随机波浪及平台运动下控压钻井隔水管端部轴向位置预测方法

VERTICAL POSITION PREDICTION METHOD OF RISER RCD FOR MANAGED PRESSURE DRILLING UNDER RANDOM WAVE AND VESSEL MOTION

控压钻井(managed pressure drilling,MPD)技术是深水钻探时解决泥浆密度窗口较窄问题的重要技术。MPD隔水管端部为旋转控制头(rotating control device,RCD),其轴向位置的变化会直接影响井底压力。目前关于深水MPD隔水管端部轴向位置预测方法的文献较少。本文基于欧拉-伯努利梁理论,考虑管内高压和钻井液流速的影响,采用直接刚度矩阵法建立MPD隔水管系统动力学理论模型,采用Newmark-β积分法对MPD隔水管系统的动力学方程进行求解,并进一步开展随机波浪及平台运动下隔水管端部轴向位置的动态预测研究。以南海某1600 m水深隔水管为例进行分析,算例表明,一年一遇随机海况、管内高压为12 MPa,钻井液流速为2 m/s,钻井液密度为1600 kg/m^(3)时,隔水管端部轴向位置改变量在0.5~0.6 m之间波动;当进一步考虑平台慢漂运动时,隔水管端部轴向位置改变量在0.2~0.7 m之间波动。据此可计算得到井底压力的波动范围,从而可为控压钻井作业时井底压力的精确调控提供参考。

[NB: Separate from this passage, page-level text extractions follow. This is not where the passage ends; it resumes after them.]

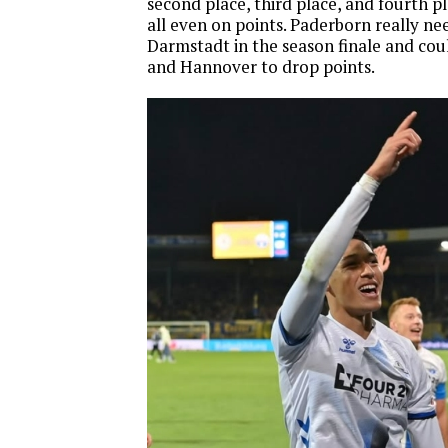
second place, third place, and fourth p
all even on points. Paderborn really n
Darmstadt in the season finale and cou
and Hannover to drop points.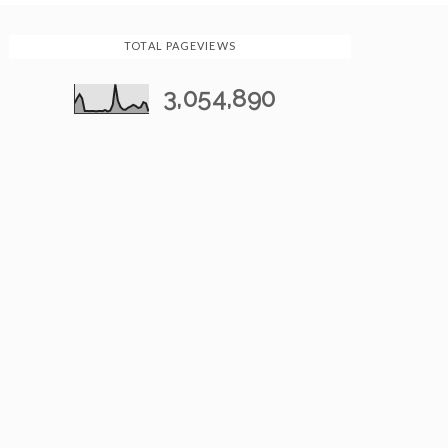
TOTAL PAGEVIEWS
3,054,890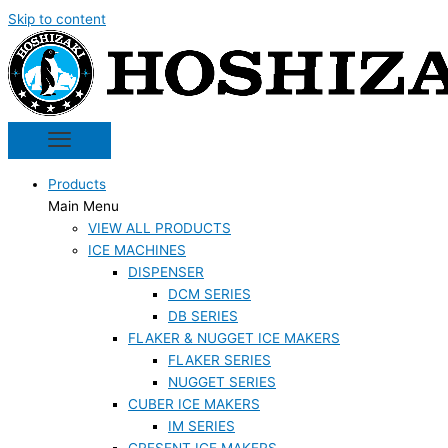
Skip to content
Products
Main Menu
VIEW ALL PRODUCTS
ICE MACHINES
DISPENSER
DCM SERIES
DB SERIES
FLAKER & NUGGET ICE MAKERS
FLAKER SERIES
NUGGET SERIES
CUBER ICE MAKERS
IM SERIES
CRESENT ICE MAKERS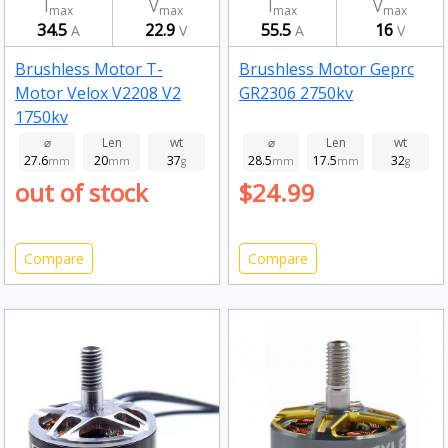
I
V
I
V
max
max
max
max
34.5
22.9
55.5
16
A
V
A
V
Brushless Motor T-
Brushless Motor Geprc
Motor Velox V2208 V2
GR2306 2750kv
1750kv
⌀
Len
wt
⌀
Len
wt
27.6
20
37
28.5
17.5
32
mm
mm
g
mm
mm
g
out of stock
$24.99
Compare
Compare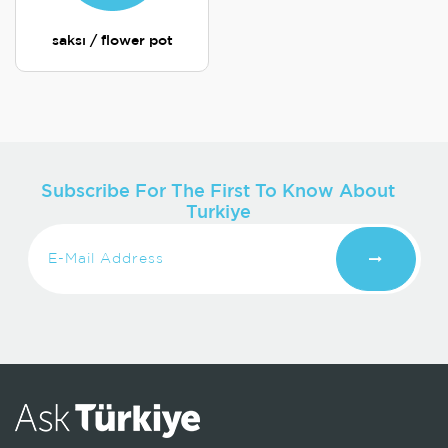
saksı / flower pot
Subscribe For The First To Know About
Turkiye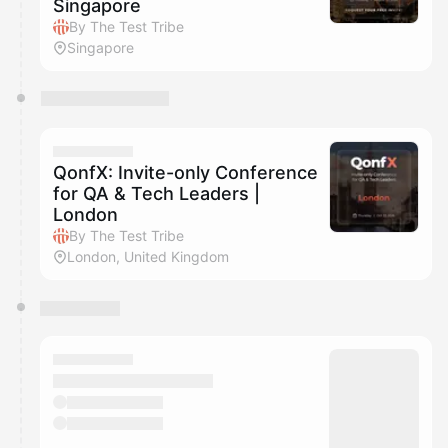
Singapore
By The Test Tribe
Singapore
QonfX: Invite-only Conference
for QA & Tech Leaders |
London
By The Test Tribe
London, United Kingdom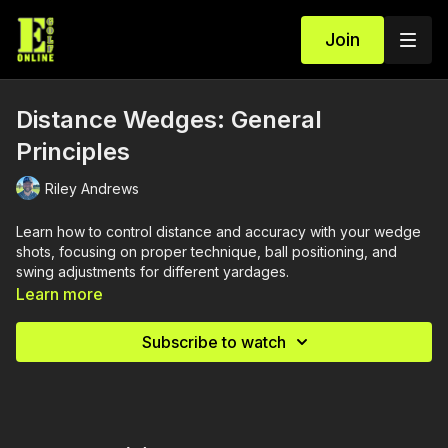
Join
Distance Wedges: General
Principles
Riley Andrews
Learn how to control distance and accuracy with your wedge
shots, focusing on proper technique, ball positioning, and
swing adjustments for different yardages.
Learn more
Subscribe to watch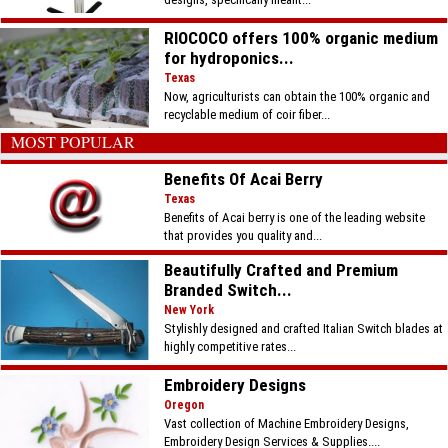
RIOCOCO offers 100% organic medium
for hydroponics...
Texas
Now, agriculturists can obtain the 100% organic and
recyclable medium of coir fiber...
MOST POPULAR
Benefits Of Acai Berry
Texas
Benefits of Acai berry is one of the leading website
that provides you quality and...
Beautifully Crafted and Premium
Branded Switch...
New York
Stylishly designed and crafted Italian Switch blades at
highly competitive rates...
Embroidery Designs
Oregon
Vast collection of Machine Embroidery Designs,
Embroidery Design Services & Supplies....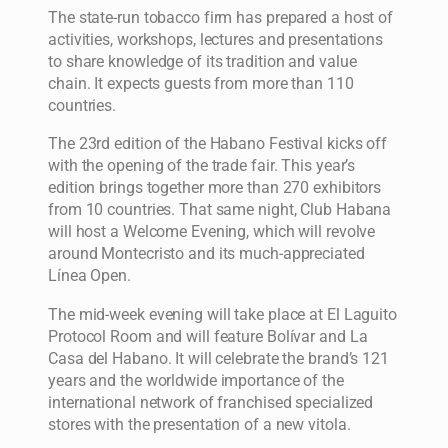
The state-run tobacco firm has prepared a host of
activities, workshops, lectures and presentations
to share knowledge of its tradition and value
chain. It expects guests from more than 110
countries.
The 23rd edition of the Habano Festival kicks off
with the opening of the trade fair. This year’s
edition brings together more than 270 exhibitors
from 10 countries. That same night, Club Habana
will host a Welcome Evening, which will revolve
around Montecristo and its much-appreciated
Línea Open.
The mid-week evening will take place at El Laguito
Protocol Room and will feature Bolívar and La
Casa del Habano. It will celebrate the brand’s 121
years and the worldwide importance of the
international network of franchised specialized
stores with the presentation of a new vitola.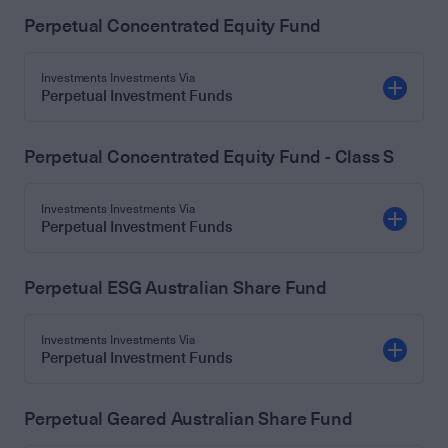
Perpetual Concentrated Equity Fund
Investments Investments Via
Perpetual Investment Funds
Perpetual Concentrated Equity Fund - Class S
Investments Investments Via
Perpetual Investment Funds
Perpetual ESG Australian Share Fund
Investments Investments Via
Perpetual Investment Funds
Perpetual Geared Australian Share Fund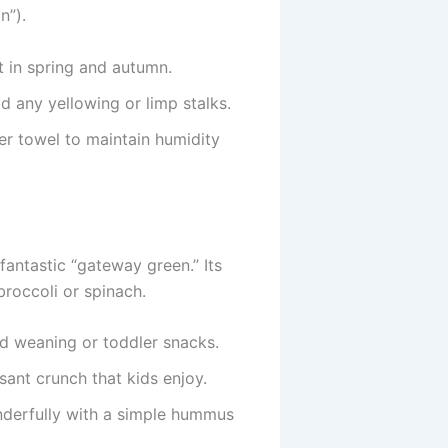
n”).
t in spring and autumn.
d any yellowing or limp stalks.
er towel to maintain humidity
fantastic “gateway green.” Its
broccoli or spinach.
ed weaning or toddler snacks.
sant crunch that kids enjoy.
nderfully with a simple hummus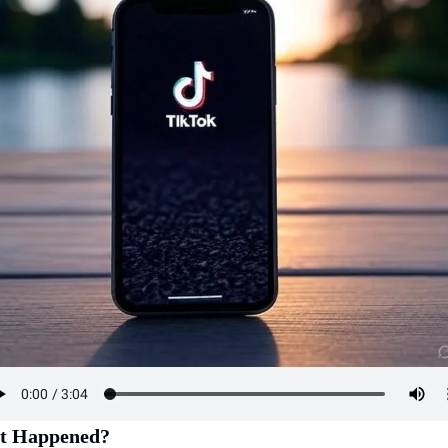
t Happened?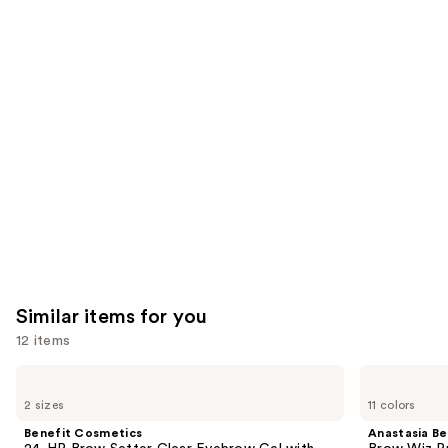
reviews
reviews
think
you'll
like
Product
Carousel
Similar items for you
12 items
Use
Benefit
Anastasia
Cosmetics
Beverly
previous
2 sizes
11 colors
24-
Hills
and
HR
Brow
Benefit Cosmetics
Anastasia Bev
Brow
Wiz
next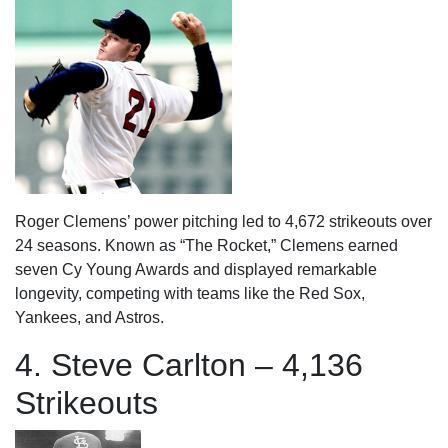
Roger Clemens’ power pitching led to 4,672 strikeouts over
24 seasons. Known as “The Rocket,” Clemens earned
seven Cy Young Awards and displayed remarkable
longevity, competing with teams like the Red Sox,
Yankees, and Astros.
4. Steve Carlton – 4,136
Strikeouts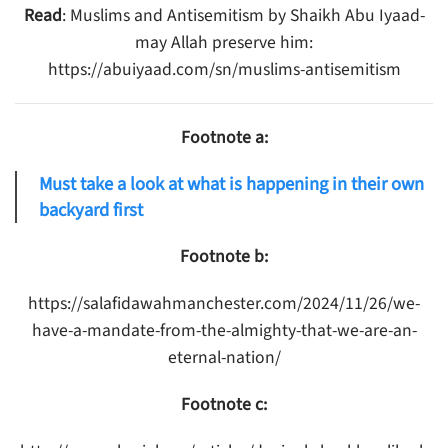
Read
: Muslims and Antisemitism by Shaikh Abu Iyaad-
may Allah preserve him:
https://abuiyaad.com/sn/muslims-antisemitism
Footnote a:
Must take a look at what is happening in their own
backyard first
Footnote b:
https://salafidawahmanchester.com/2024/11/26/we-
have-a-mandate-from-the-almighty-that-we-are-an-
eternal-nation/
Footnote c: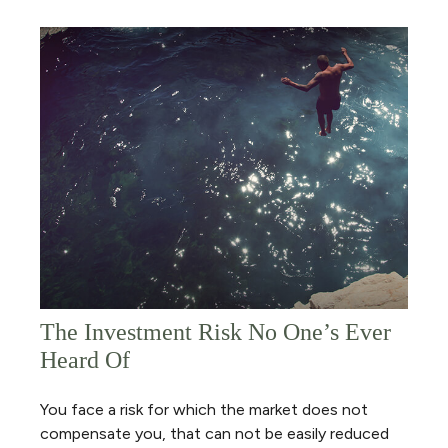
The Investment Risk No One’s Ever
Heard Of
You face a risk for which the market does not
compensate you, that can not be easily reduced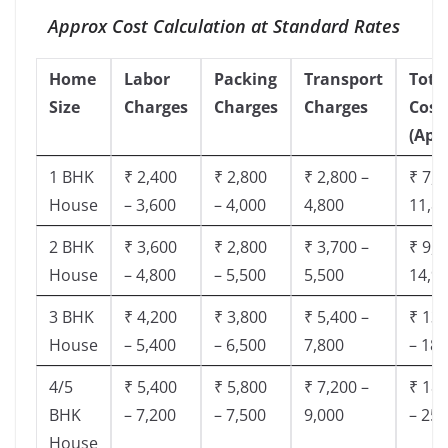
Approx Cost Calculation at Standard Rates
Home
Labor
Packing
Transport
Tota
Size
Charges
Charges
Charges
Cost
(App
1 BHK
₹ 2,400
₹ 2,800
₹ 2,800 –
₹ 7,5
House
– 3,600
– 4,000
4,800
11,8
2 BHK
₹ 3,600
₹ 2,800
₹ 3,700 –
₹ 9,5
House
– 4,800
– 5,500
5,500
14,9
3 BHK
₹ 4,200
₹ 3,800
₹ 5,400 –
₹ 13,
House
– 5,400
– 6,500
7,800
– 18,
4/5
₹ 5,400
₹ 5,800
₹ 7,200 –
₹ 18,
BHK
– 7,200
– 7,500
9,000
– 25,
House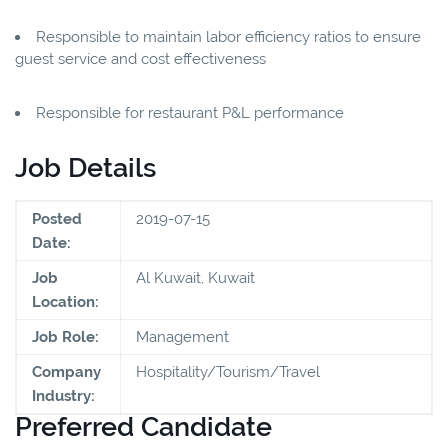
Responsible to maintain labor efficiency ratios to ensure
guest service and cost effectiveness
Responsible for restaurant P&L performance
Job Details
Posted
2019-07-15
Date:
Job
Al Kuwait, Kuwait
Location:
Job Role:
Management
Company
Hospitality/Tourism/Travel
Industry:
Preferred Candidate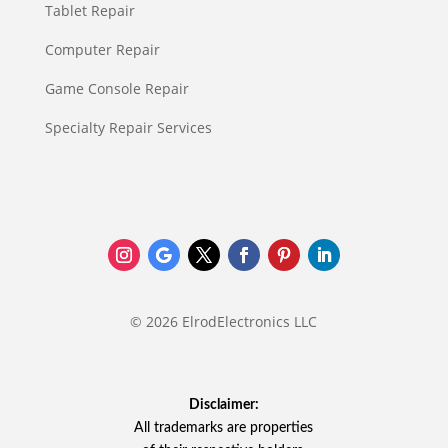
Tablet Repair
Computer Repair
Game Console Repair
Specialty Repair Services
© 2026 ElrodElectronics LLC
Disclaimer:
All trademarks are properties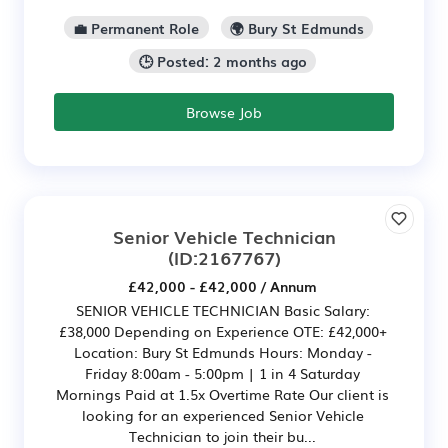
💼 Permanent Role
🌍 Bury St Edmunds
🕒 Posted: 2 months ago
Browse Job
Senior Vehicle Technician
(ID:2167767)
£42,000 - £42,000 / Annum
SENIOR VEHICLE TECHNICIAN Basic Salary:
£38,000 Depending on Experience OTE: £42,000+
Location: Bury St Edmunds Hours: Monday -
Friday 8:00am - 5:00pm | 1 in 4 Saturday
Mornings Paid at 1.5x Overtime Rate Our client is
looking for an experienced Senior Vehicle
Technician to join their bu...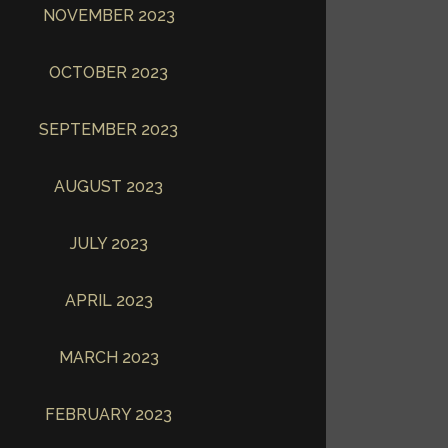
NOVEMBER 2023
OCTOBER 2023
SEPTEMBER 2023
AUGUST 2023
JULY 2023
APRIL 2023
MARCH 2023
FEBRUARY 2023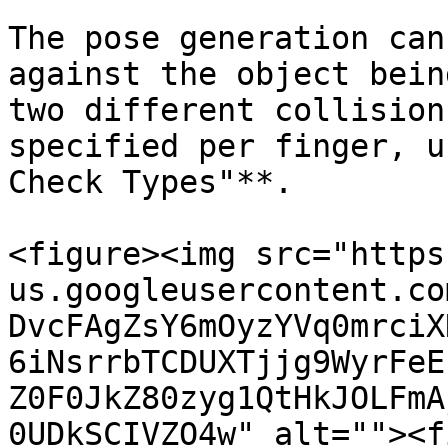
The pose generation can
against the object bein
two different collision
specified per finger, u
Check Types"**.

<figure><img src="https
us.googleusercontent.co
DvcFAgZsY6mOyzYVq0mrciX
6iNsrrbTCDUXTjjg9WyrFeE
Z0F0JkZ80zyg1QtHkJOLFmA
0UDkSCIVZO4w" alt=""><f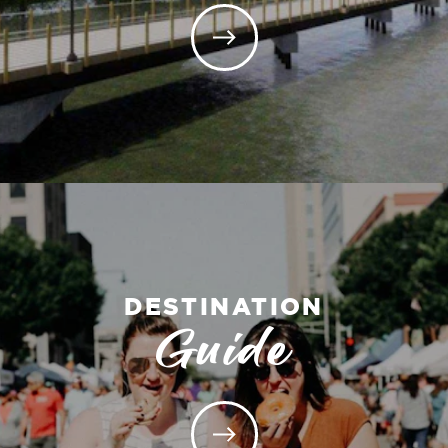
DESTINATION
Guide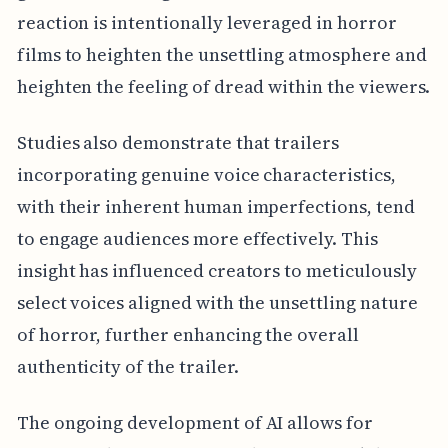
reaction is intentionally leveraged in horror
films to heighten the unsettling atmosphere and
heighten the feeling of dread within the viewers.
Studies also demonstrate that trailers
incorporating genuine voice characteristics,
with their inherent human imperfections, tend
to engage audiences more effectively. This
insight has influenced creators to meticulously
select voices aligned with the unsettling nature
of horror, further enhancing the overall
authenticity of the trailer.
The ongoing development of AI allows for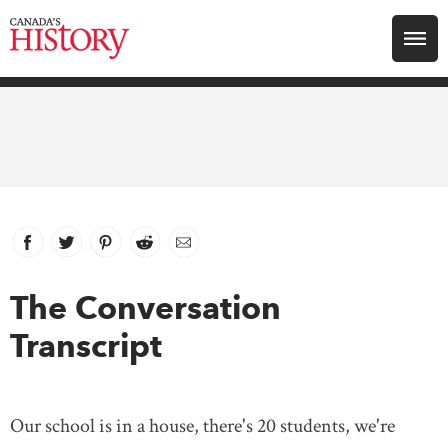
Search for:
Explore
Education
Magazines
Facebook
link opens in new window
Twitter
link opens in new window
Pinterest
link opens in new window
Reddit
link opens in new window
Email
Awards
The Conversation
Transcript
Archive
Youth
Our school is in a house, there's 20 students, we're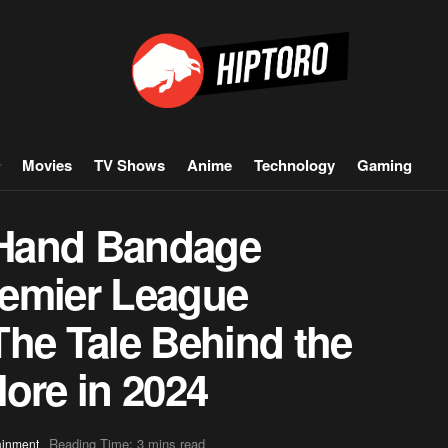
Movies
TV Shows
Anime
Technology
Gaming
 Hand Bandage
remier League
The Tale Behind the
ore in 2024
Reading Time: 3 mins read
ainment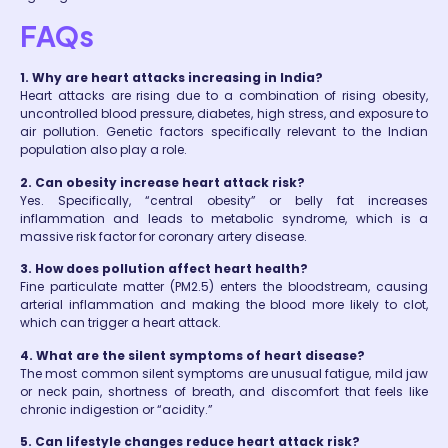
FAQs
1. Why are heart attacks increasing in India?
Heart attacks are rising due to a combination of rising obesity,
uncontrolled blood pressure, diabetes, high stress, and exposure to
air pollution. Genetic factors specifically relevant to the Indian
population also play a role.
2. Can obesity increase heart attack risk?
Yes. Specifically, “central obesity” or belly fat increases
inflammation and leads to metabolic syndrome, which is a
massive risk factor for coronary artery disease.
3. How does pollution affect heart health?
Fine particulate matter (PM2.5) enters the bloodstream, causing
arterial inflammation and making the blood more likely to clot,
which can trigger a heart attack.
4. What are the silent symptoms of heart disease?
The most common silent symptoms are unusual fatigue, mild jaw
or neck pain, shortness of breath, and discomfort that feels like
chronic indigestion or “acidity.”
5. Can lifestyle changes reduce heart attack risk?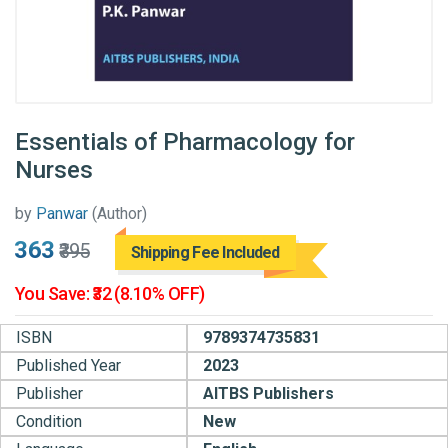
Essentials of Pharmacology for
Nurses
by
Panwar
(Author)
₹363
₹395
Shipping Fee Included
You Save: ₹32 (8.10% OFF)
ISBN
9789374735831
Published Year
2023
Publisher
AITBS Publishers
Condition
New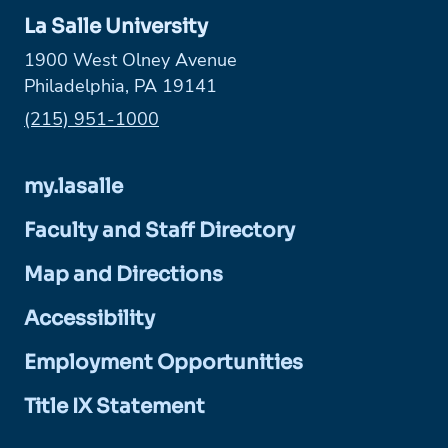
La Salle University
1900 West Olney Avenue
Philadelphia, PA 19141
Phone:
(215) 951-1000
my.lasalle
Faculty and Staff Directory
Map and Directions
Accessibility
Employment Opportunities
Title IX Statement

Managed pressure drilling(MPD)is an important technique to solve narrow drilling mud density window problem in deepwater drilling.The top end of the MPD riser is a rotating control device(RCD),and the variation of its vertical position will directly affect the bottom hole pressure.Currently,literatures regarding the prediction method of vertical position of the RCD could be found sporadically.In this work,based on Euler-Bernoulli beam theory,considering the influence of high pressure inside the riser and drilling fluid flow rate,the dynamic theoretical model of MPD riser system was established by using direct stiffness matrix method,and Newmark-βintegral method was employed to solve the dynamic equations of the MPD riser system.Further,dynamic prediction of the vertical position of the RCD under random waves and vessel motion was researched.Taking a 1600 m deepwater riser in the South China Sea for example,the calculation showed that under one year return sea states,when inside pressure of the riser is 12 MPa,the drilling fluid flow rate is 2 m/s,and the drilling fluid density is 1600 kg/m^(3),the vertical position of the RCD fluctuated between 0.5 to 0.6 m.However,when the drift motion of vessel was taken into account,the fluctuation of the vertical position of the RCD will be 0.2~0.7 m.Based on this,the fluctuation range of bottom hole pressure could be calculated according,thus providing a reference for precise control of bottom hole pressure during managed pressure drilling operations.